Tuesday, 22 July 2014
it began a with a drought, and a desperate community searching for a key to unlock the rain, be it fasting, prayer or ethical soul searching. and it ended with dancing. the women who dance in the fields at the time when the days start getting short again, the rain will be soon and the wood cannot dry. And the ultimate dance of the righteous.
mesechat ta'anit, this tractate about fasting, finished a week or so ago in the daf yomi cycle. Yet it's discussions of how communities should react during times of trouble have continued to have echoes in today's news cycle. The situation in Israel and in Gaza is heartbreaking with the loss of life, how deep the hatred is entrenched, in terror tunnels, in racist mindsets, in trauma.
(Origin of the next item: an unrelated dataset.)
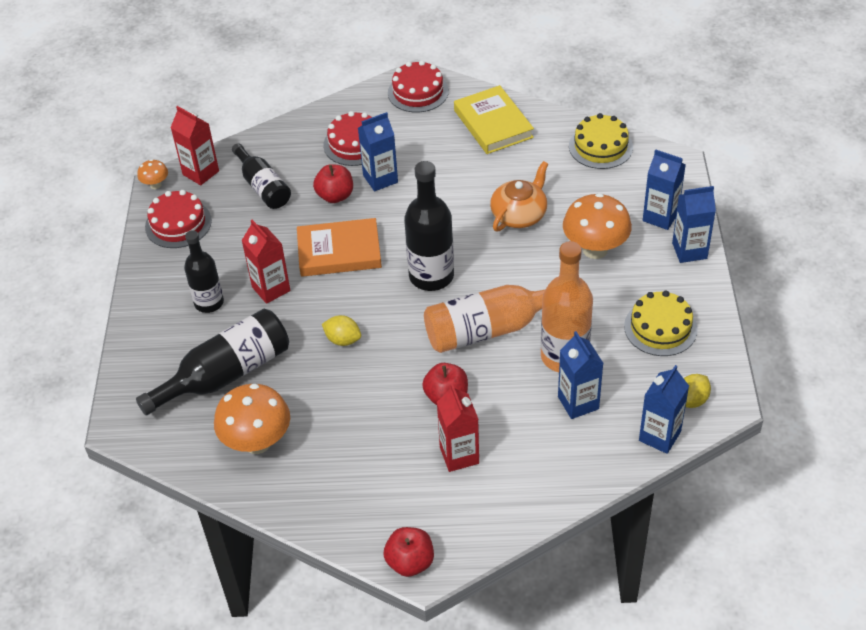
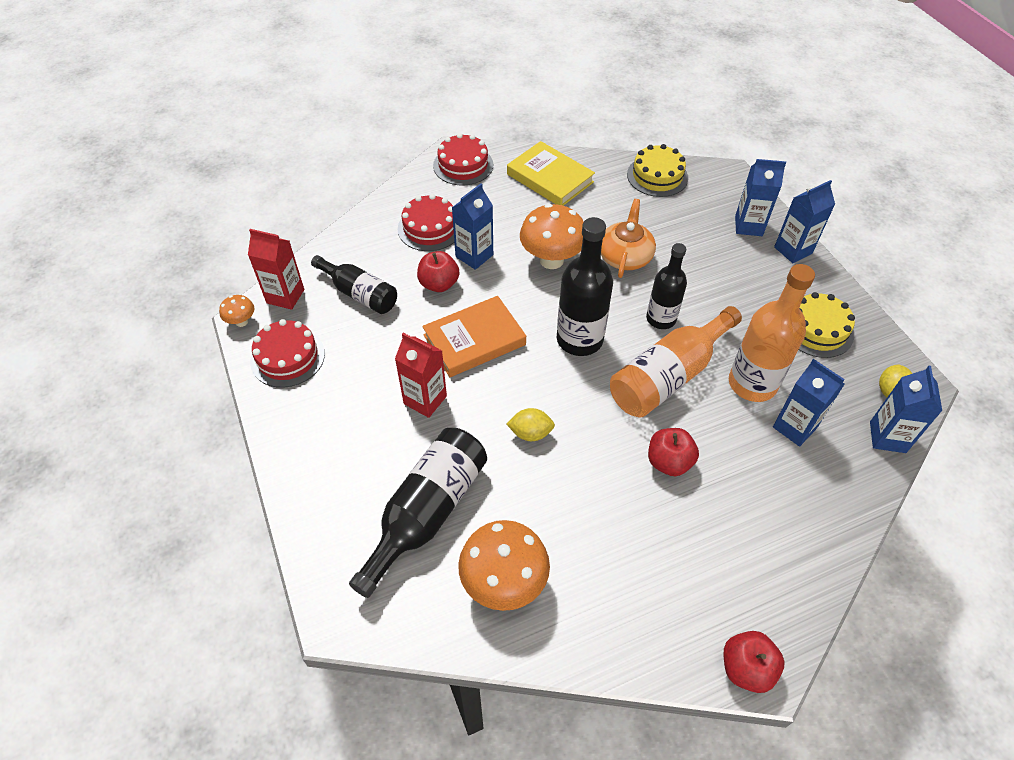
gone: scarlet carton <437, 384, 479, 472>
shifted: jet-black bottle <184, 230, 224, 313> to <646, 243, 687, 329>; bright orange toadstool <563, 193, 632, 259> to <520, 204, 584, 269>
Fear abounds. and with fear and confusion comes isolation, we sit alone and apart. And we are even silenced in our communications, not knowing if we can voice our opinion without a mob descending on us.
This tractate that discusses threats to survival of all who live in the land - lack of rain - ends with describing Tu B'Av, the 15th Av. Perhaps it ends like this because it is so near the 9th Av, Tisha B'Av, the fast to communally express grief and loss, destruction, and tragedies of Jewish history. But I would like to suggest another connection. Tu B'Av, one of the days when young women would dance in the fields, wearing each other's white dresses, hoping to catch the eye of the men, is sometimes called a Festival of Love. But the events connected to the 15th Av are not about love but about endings. It was the end of the decree that isolated the tribe of Benjamin after a vicious murder. And the ending of the 40 years that the freed slaves had to die in the wilderness. The 15th of Av is when the bodies were allowed to be buried after the siege of Beitar, after miraculously not decomposing. In the Book of Kings, Yarovam b. Navat established guards who stopped people from the Northern Kingdom of Israel entering the Southern Kingdom of Judah. According to one rabbi in this mesechat, the 15th of Av is when those guards were removed, and all the people had freedom of movement and could enter Jerusalem and the Temple. And most telling, during the time when the people were wandering in the wilderness, waiting for the 40 years to be over, God was silent. God reconnected with Moshe on the 15th Av. A friend described Tu B'Av not as a festival of love, but a festival of bad things stopping. The barriers that prevented connections were removed. It is an end to the silence, isolation, and fear. So a divine conversation could begin.
goodbye mesechet ta'anit. I wish I had spent more time with you. and I wish I had updated this website daily. but some of the pages felt too personal to share straight away... and now I am a little behind with uploading all the megillah pages. from fasting to feasting. from sorrow to celebration... may we go from these dark times to peace. soon.